Ten-year US Treasury bond yields surged to a four-month high of 3.94 per cent on Wednesday (5 July), rising by as much as 10 bps.
NAB currency strategist Rodrigo Catril has described the yield boost as a “bear steepening”, with markets increasingly bracing for a longer-than-anticipated battle against inflation.
Projections of further monetary policy tightening from the world’s central banks, particularly the Federal Reserve, prompted a sharp sell-off of long-term Treasury bonds.
This coincided with the release of minutes from the latest Federal Open Market Committee (FOMC) meeting, which revealed a group of members needed to be convinced to support a pause to the tightening cycle.
Treasury bond yields have consolidated ground following a sharp slide during the height of the COVID-19 pandemic, triggered by aggressive cuts to interest rates.

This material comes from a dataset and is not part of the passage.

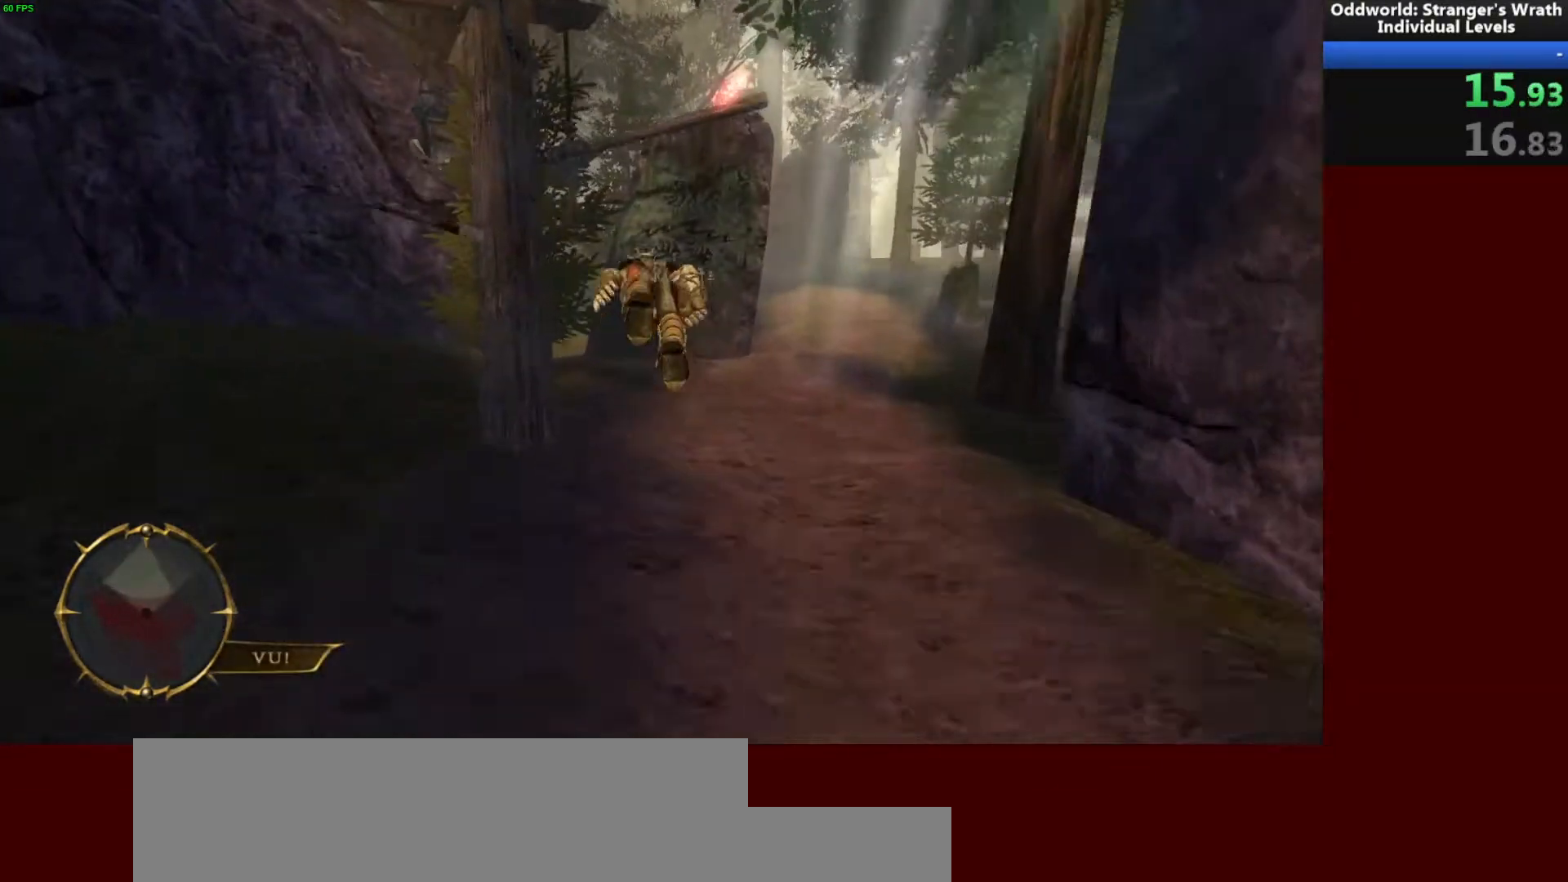
{"keys": ["w"], "mouse": [], "events": [[33, "a", "down"], [133, "space", "down"], [300, "space", "up"], [367, "a", "up"]]}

Yields on 10-year US Treasury bonds hit as low as 0.6 per cent, before a rapid rise following the commencement of monetary policy tightening.
Wednesday’s rally spurred the sharpest increase in 10-year Australian government bond yields in almost a decade, opening on Thursday (6 July) at 3.78 per cent.
Equity markets save FY23 but set to dip
The resurgent bond market is helping to offset equity market volatility amid mounting uncertainty over the macroeconomic outlook.
Shares rallied in the early part of 2023, helping to drive returns over the 2022–23 financial year (FY23).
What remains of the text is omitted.